Anhalter in Marokko

8 Apr

Anhalter und Familie

Auf unseren Überlandfahrten haben wir schon oft Leute an der Strasse warten sehen. Oft winken sie uns zu, machmal schauen sie uns nur nach. Als wir wieder einmal auf einer ganz besonders kleinen Strasse unterwegs sind, steht mitten im „Nowhere“ ein älterer Mann mit Taschen. Hier kommt kein Bus und kein Taxi vorbei und auch das nächste Auto wird noch einige Zeit auf sich warten lassen.

Wir halten also an und fragen auf französisch, ob wir ihn mitnehmen können. Er freut sich und steigt zu uns in Fahrzeug hoch. Seine Einkäufe aus der Stadt legen wir in den Mittelgang, Tom fährt und ich gehe auf die Rücksitzbank. Mit unseren Französisch-Grundkenntnissen bekommen wir sogar ein Gespräch hin.

Es ist hier in Marokko nicht selbstverständlich, dass französisch gesprochen wird. In der Schule wird hocharabisch unterrichtet, man spricht aber sehr viele Berber- und Arabisch-Dialekte. Französisch gilt als die Zweitsprache des Landes und als Sprache der Interlektuellen.

Wir erfahren von dem Herrn, dass er mit seiner Familie auf dem Land wohnt und dort etwas Land mit Kirschbäumen hat.

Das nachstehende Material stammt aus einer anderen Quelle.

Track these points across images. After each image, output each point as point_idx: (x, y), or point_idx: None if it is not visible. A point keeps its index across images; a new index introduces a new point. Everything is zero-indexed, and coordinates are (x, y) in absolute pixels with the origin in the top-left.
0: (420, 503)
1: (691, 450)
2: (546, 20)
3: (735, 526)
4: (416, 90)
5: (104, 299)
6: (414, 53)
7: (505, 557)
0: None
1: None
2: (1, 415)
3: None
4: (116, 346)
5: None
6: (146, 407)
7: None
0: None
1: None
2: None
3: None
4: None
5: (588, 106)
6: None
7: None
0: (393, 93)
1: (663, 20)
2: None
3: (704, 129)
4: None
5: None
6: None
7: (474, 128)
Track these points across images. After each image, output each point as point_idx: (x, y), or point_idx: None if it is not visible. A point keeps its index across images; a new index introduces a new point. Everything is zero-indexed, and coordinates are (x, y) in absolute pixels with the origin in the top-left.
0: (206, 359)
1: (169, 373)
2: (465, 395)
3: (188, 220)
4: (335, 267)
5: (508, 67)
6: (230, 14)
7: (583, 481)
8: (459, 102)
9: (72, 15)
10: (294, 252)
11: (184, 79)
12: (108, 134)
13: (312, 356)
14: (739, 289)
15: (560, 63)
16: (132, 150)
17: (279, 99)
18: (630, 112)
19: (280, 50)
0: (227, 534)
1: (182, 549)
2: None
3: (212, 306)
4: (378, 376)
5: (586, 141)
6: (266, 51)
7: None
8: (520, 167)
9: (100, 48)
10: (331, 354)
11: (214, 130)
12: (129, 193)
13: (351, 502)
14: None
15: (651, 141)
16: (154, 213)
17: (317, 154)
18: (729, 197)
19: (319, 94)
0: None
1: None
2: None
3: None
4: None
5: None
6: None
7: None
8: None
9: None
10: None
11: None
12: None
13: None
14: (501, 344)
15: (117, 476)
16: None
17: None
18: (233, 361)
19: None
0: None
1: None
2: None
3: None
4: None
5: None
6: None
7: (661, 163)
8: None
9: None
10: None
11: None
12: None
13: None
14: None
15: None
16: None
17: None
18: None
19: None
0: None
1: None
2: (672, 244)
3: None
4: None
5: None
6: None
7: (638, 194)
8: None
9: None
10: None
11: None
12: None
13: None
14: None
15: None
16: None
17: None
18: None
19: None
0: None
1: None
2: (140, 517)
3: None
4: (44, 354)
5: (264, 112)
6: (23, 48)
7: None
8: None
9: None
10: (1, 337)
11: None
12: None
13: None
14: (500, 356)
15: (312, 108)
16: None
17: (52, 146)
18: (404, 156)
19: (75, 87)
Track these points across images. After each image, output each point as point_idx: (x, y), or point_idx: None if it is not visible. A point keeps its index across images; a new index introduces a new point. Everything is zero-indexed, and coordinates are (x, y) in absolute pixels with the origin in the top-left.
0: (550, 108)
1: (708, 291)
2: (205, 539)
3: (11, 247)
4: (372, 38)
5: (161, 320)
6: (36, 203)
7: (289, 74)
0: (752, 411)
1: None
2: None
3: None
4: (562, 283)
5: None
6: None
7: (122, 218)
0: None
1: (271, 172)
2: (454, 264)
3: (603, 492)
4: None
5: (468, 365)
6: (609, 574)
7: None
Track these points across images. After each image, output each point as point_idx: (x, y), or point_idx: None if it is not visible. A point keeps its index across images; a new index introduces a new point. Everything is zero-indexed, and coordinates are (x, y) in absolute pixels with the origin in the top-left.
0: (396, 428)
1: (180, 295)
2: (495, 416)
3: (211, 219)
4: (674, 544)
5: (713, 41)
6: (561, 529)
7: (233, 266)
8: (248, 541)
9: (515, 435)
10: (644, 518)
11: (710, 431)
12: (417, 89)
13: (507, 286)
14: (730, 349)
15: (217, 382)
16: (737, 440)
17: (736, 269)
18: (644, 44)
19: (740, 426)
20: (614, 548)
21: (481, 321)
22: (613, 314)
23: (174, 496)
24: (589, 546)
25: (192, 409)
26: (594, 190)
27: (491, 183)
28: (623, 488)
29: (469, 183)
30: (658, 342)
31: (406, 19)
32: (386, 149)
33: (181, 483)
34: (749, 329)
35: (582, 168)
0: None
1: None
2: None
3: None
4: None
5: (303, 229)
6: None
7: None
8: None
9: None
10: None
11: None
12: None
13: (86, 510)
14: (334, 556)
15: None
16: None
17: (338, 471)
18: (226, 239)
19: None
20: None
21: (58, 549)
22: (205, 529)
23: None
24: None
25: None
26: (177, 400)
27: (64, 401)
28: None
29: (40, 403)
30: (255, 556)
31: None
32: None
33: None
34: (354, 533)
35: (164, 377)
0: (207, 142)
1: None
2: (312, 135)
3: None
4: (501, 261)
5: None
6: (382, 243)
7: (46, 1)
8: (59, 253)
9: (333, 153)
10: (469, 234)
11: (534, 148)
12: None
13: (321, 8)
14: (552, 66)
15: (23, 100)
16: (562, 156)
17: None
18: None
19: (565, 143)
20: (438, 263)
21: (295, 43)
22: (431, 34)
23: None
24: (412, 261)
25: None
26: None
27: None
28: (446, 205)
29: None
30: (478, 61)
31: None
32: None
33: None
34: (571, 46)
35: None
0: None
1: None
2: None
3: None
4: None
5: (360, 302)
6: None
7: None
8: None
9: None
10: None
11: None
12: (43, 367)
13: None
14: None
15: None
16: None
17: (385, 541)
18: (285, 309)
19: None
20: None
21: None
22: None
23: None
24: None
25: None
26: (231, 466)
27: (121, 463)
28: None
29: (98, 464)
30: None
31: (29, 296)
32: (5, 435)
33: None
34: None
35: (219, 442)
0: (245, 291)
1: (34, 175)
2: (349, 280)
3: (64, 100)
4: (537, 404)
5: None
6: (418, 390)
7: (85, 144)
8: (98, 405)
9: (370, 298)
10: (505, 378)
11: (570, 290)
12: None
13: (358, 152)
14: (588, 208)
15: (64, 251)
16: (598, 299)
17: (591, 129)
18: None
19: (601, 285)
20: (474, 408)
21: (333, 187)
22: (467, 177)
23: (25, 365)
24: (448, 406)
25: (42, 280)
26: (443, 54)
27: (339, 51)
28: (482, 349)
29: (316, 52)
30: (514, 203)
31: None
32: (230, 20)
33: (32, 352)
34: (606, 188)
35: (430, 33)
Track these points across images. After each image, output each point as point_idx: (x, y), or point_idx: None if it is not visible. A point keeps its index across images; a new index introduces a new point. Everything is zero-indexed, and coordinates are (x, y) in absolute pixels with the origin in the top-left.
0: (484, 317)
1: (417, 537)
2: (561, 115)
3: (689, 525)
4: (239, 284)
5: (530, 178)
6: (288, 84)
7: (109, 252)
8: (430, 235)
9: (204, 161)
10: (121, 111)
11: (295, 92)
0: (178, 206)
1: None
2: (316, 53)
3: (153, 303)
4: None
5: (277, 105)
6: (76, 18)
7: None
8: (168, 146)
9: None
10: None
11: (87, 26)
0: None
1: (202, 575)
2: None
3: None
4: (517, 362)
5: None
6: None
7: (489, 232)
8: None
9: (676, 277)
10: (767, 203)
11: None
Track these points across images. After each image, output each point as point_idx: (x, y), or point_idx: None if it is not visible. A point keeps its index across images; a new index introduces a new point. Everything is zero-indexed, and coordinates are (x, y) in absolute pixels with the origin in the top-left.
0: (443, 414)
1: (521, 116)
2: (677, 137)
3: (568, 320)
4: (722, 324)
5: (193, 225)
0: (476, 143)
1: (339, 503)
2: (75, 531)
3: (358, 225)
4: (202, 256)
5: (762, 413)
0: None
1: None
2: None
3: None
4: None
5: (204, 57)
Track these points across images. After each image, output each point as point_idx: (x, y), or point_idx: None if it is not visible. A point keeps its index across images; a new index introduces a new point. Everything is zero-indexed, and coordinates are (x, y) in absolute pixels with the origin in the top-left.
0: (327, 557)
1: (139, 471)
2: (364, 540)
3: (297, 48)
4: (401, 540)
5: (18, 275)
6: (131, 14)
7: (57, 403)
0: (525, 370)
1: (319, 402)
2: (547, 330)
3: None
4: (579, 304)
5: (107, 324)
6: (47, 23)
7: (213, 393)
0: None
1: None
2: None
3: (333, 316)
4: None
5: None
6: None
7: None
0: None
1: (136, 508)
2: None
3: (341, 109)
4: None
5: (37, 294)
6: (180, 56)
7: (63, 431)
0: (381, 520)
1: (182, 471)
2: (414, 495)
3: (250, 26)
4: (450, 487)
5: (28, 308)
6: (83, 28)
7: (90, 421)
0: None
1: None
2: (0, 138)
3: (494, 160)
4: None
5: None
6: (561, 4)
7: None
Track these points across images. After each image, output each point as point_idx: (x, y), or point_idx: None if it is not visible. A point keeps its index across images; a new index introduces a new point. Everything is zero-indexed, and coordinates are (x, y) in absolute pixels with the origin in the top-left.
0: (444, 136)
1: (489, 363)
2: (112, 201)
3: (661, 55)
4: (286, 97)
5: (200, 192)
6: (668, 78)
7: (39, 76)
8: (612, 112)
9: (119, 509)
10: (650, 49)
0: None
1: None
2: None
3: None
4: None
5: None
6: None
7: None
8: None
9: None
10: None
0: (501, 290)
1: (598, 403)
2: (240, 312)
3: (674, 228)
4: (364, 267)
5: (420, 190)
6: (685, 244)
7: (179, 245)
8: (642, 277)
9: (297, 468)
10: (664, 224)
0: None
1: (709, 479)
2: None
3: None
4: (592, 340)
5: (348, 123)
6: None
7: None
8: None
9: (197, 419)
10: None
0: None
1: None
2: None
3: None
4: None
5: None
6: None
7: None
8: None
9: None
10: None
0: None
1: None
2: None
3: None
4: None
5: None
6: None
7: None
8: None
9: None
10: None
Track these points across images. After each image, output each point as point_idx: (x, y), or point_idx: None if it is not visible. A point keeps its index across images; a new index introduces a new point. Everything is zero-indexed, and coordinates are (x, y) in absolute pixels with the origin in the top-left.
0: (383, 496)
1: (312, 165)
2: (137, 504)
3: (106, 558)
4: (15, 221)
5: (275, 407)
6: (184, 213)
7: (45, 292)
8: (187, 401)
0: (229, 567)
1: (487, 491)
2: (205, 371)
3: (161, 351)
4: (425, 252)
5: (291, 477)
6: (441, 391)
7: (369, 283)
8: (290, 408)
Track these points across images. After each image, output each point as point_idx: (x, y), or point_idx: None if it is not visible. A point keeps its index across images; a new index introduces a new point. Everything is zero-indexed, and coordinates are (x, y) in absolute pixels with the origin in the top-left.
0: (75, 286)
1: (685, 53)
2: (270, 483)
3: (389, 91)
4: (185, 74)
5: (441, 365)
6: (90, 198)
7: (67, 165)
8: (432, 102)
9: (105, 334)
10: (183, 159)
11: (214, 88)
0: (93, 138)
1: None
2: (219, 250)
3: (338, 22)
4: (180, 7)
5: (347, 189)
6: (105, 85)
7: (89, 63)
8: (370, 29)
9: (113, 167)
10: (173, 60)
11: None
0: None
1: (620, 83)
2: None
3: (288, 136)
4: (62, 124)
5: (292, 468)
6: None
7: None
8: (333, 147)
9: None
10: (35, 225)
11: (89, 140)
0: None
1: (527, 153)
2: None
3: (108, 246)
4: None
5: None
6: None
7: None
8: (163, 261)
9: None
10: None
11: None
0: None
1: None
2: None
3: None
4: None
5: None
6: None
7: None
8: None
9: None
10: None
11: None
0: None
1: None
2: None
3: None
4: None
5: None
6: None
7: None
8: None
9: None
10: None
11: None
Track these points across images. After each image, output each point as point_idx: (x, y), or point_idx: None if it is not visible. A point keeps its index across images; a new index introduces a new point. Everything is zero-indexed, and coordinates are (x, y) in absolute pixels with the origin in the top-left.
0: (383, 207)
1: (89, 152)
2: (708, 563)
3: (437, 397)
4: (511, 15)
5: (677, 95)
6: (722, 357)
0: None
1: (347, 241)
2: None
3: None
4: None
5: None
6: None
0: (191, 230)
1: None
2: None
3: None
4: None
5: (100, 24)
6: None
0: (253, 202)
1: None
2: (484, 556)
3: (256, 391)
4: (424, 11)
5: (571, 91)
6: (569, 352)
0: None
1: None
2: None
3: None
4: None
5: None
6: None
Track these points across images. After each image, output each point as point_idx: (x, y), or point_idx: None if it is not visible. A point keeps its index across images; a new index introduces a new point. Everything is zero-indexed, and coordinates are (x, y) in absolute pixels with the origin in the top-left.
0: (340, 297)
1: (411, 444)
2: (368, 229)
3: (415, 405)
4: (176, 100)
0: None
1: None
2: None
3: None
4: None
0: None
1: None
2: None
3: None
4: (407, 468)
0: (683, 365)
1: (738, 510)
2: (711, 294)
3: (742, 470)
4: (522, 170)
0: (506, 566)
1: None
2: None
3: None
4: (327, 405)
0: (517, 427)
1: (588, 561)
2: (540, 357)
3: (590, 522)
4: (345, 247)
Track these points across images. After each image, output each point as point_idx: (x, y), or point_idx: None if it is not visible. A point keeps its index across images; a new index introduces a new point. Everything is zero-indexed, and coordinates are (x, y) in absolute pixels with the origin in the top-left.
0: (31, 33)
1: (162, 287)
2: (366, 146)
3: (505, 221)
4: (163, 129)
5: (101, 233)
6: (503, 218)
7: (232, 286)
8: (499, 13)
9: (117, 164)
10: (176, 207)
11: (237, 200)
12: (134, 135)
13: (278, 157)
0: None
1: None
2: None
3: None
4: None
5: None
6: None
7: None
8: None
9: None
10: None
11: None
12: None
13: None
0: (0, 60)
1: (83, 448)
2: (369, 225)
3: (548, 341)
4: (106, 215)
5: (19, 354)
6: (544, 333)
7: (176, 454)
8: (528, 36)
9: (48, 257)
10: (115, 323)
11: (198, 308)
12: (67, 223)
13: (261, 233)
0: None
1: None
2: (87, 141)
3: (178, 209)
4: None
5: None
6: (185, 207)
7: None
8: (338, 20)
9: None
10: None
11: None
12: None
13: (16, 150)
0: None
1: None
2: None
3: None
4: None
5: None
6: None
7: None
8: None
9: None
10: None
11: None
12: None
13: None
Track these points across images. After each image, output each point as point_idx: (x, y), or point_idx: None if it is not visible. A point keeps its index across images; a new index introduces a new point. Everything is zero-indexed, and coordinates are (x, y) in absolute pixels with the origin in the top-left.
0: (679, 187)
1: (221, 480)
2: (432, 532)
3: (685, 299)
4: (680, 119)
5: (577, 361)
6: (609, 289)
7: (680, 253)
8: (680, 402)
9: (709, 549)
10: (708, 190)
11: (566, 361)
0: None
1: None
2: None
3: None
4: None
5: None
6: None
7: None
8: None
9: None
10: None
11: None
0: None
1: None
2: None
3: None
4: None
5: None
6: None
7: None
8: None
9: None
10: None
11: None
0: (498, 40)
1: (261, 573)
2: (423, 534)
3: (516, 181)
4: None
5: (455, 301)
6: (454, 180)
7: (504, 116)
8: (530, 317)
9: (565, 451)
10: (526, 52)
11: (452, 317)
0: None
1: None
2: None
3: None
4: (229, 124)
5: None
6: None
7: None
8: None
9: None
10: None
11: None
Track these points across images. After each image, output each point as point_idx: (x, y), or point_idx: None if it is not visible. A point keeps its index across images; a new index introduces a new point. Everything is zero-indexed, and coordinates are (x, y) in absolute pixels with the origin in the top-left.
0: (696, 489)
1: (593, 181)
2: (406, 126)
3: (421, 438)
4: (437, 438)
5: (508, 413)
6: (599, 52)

Als wir an seinem Hof ankommen, müssen wir mir unseren Rhino direkt bis vor die Haustüre fahren. Wir vermuten, dass er stolz darauf ist, von so einem großen Fahrzeug nach Hause gebracht zu werden und dass es alle Nachbarn sehen sollen. Er bedankt sich mehrfach und bittet uns in sein Haus auf einen Tee. Dort werden wir seiner Frau und der cirka 20jährigen Tochter mit ihrer 9 Monate alten Baby vorgestellt.

Der Herr bringt uns in ein kleines Haus, welches aus nur einem grossen Raum besteht. Darin befindet sich so etwas, was man wohl als die „gute Stube“ bezeichnet – oder den Salon. Teppiche liegen auf dem Boden und rund an der Wand sind Sitzbänke mit dicken Kissen und Decken. Die Frau verschwindet in der Küche und nun leistet uns auch der neunjährige Sohn Gesellschaft.

Ausser dem Vater spricht niemand französich, aber alle lauschen aufmerksam unserem Gespräch. Dann wird Tee gebracht. „Whisky Marrocain“ wird das Nationalgetränk auch scherzhaft genannt. Der Tee besteht aus chinesischem grünen Tee, frischer Minze und viel Zucker. Er wird in einer Kanne zubereitet und dann schwungvoll in kleine Gläser geschüttet. Sehr heiss, und auch sehr lecker.

Die Frau kommt wieder und bringt lauwarme Linsen, ein Eierragout, Zwiebeln und Brot. Wir werden aufgefordert zu essen. Alles sieht sehr lecker aus, riecht gut und schmeckt vorzüglich. Zusammen mit dem Herrn essen wir, die Kinder und die Ehefrau sehen uns dabei zu.

So viel Freundlichkeit, bloss weil wir ihn ein Stück im Farzeug mitgenommen haben, ist uns schon fast unangenehm. Auch wir möchten uns bedanken, daher springe ich in den Rhino und hole meinen mobilen Fotodrucker (mit Batterie-Betrieb). Ich mache zwei Fotos von der Familie und drucke sie dann vor den staunenden Augen aus. Vielleicht ist es das erste Foto, was diese Mutter von ihrem kleinen Kind hat. Alle strahlen und wir haben ein gutes Gefühl als wir dann später das Haus wieder verlassen. Würde einem das jemals in Deutschland passieren?